I learned the hard way that you don’t “conquer” a mountain.
In 2004, I set out to climb (conquer) Mount Rainier. My goal was to get that summit pic of me holding the ice axe over my head while congratulating myself and my teammates for this great achievement.
Well, with my singular focus and a bit of luck, I made it to the summit, but I was so beat up and exhausted, that I thought they’d have to call a helicopter to get me back down to the trailhead.
Realizing no one was coming to save me, I headed down. To make it worse, on the way down, I ended up popping some toenails and getting a bad case of shin bang.
After about a 30-hour round trip, I made it back to the trailhead “dazed and confused.” No mas!
As I reflected on the trip on the way home, it was clear that I did not “enjoy” the climb. I was so focused on getting to the top that I did not appreciate each step along the way to get there.
It took 4 years before I decided to try Mount Rainier again.
This time, I took a much less traveled route and added a couple days to the climb. My goal on this trip was to simply enjoy and appreciate the beauty of being in the mountains and living each moment at its most basic existence—food, clothing, and shelter. And if I made it to the summit, that would be a bonus, not the objective.
The feeling from this trip was completely different. Making the shift from “conquering” to “appreciating” was transforming.

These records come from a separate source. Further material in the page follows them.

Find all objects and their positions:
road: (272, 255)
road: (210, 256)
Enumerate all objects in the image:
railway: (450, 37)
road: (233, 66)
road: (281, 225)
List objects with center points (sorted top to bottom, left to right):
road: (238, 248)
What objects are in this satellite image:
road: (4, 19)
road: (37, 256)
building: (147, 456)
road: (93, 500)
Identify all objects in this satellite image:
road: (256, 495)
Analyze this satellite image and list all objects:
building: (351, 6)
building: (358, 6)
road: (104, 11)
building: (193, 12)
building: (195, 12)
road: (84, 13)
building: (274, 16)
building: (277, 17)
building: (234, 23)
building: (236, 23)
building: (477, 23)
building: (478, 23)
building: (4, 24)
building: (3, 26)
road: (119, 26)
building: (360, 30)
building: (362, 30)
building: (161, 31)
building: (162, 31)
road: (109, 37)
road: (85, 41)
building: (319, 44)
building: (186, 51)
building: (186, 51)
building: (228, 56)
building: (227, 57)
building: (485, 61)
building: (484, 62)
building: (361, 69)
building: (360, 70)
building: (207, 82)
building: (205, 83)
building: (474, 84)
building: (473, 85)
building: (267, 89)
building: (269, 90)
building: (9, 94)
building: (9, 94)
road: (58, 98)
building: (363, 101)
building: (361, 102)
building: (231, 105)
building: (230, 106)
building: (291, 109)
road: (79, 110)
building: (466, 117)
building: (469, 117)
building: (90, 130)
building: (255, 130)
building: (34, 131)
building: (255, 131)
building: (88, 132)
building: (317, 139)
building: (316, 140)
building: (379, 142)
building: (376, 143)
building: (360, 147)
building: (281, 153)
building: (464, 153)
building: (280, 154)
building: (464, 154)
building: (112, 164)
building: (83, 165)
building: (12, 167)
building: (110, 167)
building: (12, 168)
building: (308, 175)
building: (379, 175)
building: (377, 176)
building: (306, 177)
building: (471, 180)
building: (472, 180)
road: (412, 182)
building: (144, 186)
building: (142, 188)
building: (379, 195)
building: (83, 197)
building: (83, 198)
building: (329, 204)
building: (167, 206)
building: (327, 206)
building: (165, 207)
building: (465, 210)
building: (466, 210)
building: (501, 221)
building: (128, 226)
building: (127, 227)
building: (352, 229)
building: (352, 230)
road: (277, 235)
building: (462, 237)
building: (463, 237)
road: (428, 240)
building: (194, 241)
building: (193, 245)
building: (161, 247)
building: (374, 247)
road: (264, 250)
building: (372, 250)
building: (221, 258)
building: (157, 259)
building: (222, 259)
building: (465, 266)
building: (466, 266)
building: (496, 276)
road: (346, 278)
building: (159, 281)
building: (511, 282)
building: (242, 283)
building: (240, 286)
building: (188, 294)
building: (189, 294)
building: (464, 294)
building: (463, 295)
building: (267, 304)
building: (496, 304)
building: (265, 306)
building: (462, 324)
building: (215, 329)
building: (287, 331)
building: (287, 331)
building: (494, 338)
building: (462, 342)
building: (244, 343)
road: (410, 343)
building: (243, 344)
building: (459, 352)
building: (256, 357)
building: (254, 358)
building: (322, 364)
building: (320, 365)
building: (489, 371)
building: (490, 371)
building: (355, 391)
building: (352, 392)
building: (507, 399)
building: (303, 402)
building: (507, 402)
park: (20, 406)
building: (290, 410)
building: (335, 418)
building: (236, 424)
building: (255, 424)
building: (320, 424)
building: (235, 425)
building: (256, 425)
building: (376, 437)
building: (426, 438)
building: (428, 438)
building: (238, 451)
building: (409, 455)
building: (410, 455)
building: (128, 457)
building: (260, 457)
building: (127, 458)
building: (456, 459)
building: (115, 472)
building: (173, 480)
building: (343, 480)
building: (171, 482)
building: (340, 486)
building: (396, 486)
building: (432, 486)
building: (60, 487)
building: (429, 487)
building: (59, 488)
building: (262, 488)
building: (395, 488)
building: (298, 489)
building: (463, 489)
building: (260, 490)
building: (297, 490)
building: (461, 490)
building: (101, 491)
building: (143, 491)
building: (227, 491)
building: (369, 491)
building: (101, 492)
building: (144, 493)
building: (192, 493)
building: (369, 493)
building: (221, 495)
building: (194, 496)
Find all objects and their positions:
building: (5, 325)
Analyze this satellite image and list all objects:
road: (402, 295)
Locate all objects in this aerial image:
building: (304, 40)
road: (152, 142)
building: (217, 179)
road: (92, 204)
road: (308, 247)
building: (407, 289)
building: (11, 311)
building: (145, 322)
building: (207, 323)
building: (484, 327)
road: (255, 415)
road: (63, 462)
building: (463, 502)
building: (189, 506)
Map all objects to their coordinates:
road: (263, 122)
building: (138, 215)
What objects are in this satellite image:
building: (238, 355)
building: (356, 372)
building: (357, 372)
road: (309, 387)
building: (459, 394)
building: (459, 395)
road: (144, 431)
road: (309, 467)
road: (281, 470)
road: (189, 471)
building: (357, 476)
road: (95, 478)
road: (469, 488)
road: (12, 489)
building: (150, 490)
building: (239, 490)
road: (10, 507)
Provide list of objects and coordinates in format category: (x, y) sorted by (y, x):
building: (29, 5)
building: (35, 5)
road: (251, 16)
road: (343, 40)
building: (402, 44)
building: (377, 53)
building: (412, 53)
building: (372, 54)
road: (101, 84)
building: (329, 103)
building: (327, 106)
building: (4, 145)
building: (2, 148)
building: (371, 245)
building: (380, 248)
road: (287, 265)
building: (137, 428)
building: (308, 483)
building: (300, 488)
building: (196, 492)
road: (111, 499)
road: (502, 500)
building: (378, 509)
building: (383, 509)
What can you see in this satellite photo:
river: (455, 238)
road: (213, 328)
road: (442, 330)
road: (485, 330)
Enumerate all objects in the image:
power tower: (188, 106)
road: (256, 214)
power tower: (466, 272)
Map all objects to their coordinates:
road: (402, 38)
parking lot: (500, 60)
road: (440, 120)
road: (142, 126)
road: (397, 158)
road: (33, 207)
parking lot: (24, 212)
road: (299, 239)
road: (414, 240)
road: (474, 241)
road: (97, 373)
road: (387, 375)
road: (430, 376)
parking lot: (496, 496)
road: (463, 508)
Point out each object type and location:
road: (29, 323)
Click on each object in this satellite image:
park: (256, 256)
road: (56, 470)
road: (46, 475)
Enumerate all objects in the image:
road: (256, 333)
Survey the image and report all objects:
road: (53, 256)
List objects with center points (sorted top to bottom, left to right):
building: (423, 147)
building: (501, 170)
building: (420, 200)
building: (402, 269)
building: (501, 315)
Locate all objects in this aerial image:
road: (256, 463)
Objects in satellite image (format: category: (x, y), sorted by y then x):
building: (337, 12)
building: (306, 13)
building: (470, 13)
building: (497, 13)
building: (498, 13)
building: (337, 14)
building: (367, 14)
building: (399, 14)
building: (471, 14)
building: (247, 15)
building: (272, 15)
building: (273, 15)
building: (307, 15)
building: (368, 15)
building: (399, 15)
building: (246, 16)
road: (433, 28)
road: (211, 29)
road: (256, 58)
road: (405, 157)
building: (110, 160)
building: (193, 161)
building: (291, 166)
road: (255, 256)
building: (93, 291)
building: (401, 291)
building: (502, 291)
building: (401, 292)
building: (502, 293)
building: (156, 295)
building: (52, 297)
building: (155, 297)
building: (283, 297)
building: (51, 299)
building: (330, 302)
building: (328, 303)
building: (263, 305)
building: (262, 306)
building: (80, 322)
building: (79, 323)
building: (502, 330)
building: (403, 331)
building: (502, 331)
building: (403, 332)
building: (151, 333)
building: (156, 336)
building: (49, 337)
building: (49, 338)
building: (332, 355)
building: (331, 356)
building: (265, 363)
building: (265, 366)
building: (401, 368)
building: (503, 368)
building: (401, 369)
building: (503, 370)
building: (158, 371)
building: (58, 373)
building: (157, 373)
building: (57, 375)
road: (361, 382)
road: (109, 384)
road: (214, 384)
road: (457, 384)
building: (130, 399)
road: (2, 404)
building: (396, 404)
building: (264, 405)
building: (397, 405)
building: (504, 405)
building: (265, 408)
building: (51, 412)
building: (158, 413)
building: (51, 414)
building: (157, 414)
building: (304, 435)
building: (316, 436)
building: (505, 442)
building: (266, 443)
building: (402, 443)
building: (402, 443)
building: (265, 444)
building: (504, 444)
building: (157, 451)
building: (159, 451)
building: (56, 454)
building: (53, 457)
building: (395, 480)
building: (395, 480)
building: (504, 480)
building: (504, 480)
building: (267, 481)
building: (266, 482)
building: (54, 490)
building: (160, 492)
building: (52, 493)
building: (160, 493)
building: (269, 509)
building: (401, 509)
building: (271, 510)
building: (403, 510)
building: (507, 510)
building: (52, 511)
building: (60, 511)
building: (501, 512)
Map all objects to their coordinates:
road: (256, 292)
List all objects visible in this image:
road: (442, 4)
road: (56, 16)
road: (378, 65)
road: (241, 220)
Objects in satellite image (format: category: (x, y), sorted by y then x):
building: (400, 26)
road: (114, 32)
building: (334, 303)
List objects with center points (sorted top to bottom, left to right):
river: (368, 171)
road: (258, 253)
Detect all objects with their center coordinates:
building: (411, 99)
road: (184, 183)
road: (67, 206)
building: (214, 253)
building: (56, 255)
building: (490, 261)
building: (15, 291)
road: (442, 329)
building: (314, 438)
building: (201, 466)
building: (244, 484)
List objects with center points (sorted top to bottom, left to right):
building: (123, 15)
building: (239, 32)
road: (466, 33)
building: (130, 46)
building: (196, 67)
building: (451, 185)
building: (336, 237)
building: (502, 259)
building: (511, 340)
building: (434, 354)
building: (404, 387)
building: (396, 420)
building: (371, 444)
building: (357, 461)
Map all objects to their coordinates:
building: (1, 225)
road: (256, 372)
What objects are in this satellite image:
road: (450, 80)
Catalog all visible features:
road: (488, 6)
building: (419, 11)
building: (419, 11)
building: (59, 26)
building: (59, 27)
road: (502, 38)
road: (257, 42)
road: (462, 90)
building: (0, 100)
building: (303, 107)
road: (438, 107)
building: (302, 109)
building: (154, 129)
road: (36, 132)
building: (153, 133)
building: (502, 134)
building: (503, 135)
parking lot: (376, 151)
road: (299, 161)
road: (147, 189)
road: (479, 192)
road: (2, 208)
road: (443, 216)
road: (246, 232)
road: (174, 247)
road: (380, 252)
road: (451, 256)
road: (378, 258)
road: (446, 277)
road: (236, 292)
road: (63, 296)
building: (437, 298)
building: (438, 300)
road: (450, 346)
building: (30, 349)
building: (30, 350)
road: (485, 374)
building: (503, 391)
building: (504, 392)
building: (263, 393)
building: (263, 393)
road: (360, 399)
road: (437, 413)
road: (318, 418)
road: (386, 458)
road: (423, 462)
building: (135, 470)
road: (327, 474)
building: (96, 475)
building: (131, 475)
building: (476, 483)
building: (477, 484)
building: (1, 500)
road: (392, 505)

From then on, I decided that if I reach a summit, I’ll take a knee instead of raising my ice axe.
Taking a knee is my way of recognizing that you don’t “conquer” a mountain. Mountains humble you. They teach you lessons. And when I’m allowed to reach the summit, I kneel out of respect, awe, gratitude, and appreciation.
A few months ago, I was allowed to reach the summit of Mount Shuksan, a beautiful, majestic peak in northern Washington. And as you can see in this picture, I’m on my knee and I think you can see from the expression on my face how appreciative I am.
On this Thanksgiving Day, I’m reminded of everything that I and my family have to be thankful for. Life is a grand adventure filled with joy and pain, hopes fulfilled and dashed, and dreams delivered and deferred.
Ultimately, we are all here for a very short time. And the more we can appreciate each moment, each high and low, and live each day embracing each other and celebrating our common humanity, the more we’ll realize what a gift we’re all given.